- 1_preprocess_single.ipynb: preprocess cropped single-digit SVHN data.
- 2_CNN_single.ipynb: build a convolutional neural network for cropped single-digit SVHN images.
- 3_preprocess_multi.ipynb: preprocess original multi-digit SVHN data.
- 4_CNN_multi.ipynb: build a convolutional neural network for original multi-digit SVHN images.
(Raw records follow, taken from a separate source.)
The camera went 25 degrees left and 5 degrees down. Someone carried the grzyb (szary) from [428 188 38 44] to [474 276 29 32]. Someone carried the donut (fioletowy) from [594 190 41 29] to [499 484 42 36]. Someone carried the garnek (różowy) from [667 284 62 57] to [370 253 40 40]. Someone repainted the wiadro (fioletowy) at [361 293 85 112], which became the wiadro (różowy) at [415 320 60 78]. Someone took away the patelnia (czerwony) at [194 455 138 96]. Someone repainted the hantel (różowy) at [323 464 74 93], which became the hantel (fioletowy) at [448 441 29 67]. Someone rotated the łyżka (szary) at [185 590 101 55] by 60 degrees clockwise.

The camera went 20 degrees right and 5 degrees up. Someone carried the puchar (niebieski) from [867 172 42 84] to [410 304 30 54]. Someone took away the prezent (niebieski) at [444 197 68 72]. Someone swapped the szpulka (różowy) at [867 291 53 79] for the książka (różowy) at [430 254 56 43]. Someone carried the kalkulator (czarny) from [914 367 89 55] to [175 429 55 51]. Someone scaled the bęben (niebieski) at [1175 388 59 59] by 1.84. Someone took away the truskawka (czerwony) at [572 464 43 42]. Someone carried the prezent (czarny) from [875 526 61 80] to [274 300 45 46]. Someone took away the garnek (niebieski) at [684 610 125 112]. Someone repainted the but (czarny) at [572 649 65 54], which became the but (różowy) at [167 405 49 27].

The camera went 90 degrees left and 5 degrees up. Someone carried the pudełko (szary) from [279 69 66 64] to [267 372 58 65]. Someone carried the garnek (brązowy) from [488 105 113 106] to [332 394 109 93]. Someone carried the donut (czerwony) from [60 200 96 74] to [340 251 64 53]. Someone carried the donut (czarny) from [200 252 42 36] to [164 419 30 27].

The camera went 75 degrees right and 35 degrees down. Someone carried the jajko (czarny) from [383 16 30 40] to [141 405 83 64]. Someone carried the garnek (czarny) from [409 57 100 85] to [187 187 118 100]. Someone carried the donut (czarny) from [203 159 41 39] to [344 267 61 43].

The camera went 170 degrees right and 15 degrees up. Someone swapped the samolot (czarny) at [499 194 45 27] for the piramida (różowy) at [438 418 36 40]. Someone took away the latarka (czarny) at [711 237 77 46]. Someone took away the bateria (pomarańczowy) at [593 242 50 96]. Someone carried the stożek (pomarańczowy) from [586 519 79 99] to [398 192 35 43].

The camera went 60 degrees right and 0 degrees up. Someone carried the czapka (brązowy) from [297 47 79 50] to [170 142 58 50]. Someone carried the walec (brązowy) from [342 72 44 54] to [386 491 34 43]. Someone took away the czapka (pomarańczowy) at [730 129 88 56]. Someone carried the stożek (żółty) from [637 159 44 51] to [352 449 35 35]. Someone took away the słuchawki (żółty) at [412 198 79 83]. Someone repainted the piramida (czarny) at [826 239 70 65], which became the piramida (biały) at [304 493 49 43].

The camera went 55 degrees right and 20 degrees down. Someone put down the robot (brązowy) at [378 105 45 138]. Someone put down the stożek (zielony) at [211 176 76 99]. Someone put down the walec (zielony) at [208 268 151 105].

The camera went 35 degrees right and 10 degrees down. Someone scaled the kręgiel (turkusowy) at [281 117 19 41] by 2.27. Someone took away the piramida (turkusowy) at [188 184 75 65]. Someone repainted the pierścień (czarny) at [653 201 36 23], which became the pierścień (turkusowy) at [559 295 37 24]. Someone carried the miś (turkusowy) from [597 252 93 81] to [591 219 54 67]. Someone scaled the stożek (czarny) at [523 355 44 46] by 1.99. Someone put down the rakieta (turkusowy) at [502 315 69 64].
This project requires Python 2.7 and the following Python libraries installed:
You will also need to have software installed to run and execute an iPython Notebook
Project codes are provided in the following notebook files:
1_preprocess_single.ipynb
2_CNN_single.ipynb
3_preprocess_multi.ipynb
4_CNN_multi.ipynb
In a terminal or command window, navigate to the top-level project directory street_view_house_numbers/
(that contains this README) and run one of the following commands:
python 1_preprocess_single.ipynb
jupyter notebook 1_preprocess_single.ipynb
python 2_CNN_single.ipynb
jupyter notebook 2_CNN_single.ipynb
This will open the iPython Notebook software and project file in your browser.
This project uses the The Street View House Numbers (SVHN) Dataset.
SVHN is a real-world image dataset for developing machine learning and object recognition algorithms with minimal requirement on data preprocessing and formatting. It can be seen as similar in flavor to MNIST (e.g., the images are of small cropped digits), but incorporates an order of magnitude more labeled data (over 600,000 digit images) and comes from a significantly harder, unsolved, real world problem (recognizing digits and numbers in natural scene images). SVHN is obtained from house numbers in Google Street View images.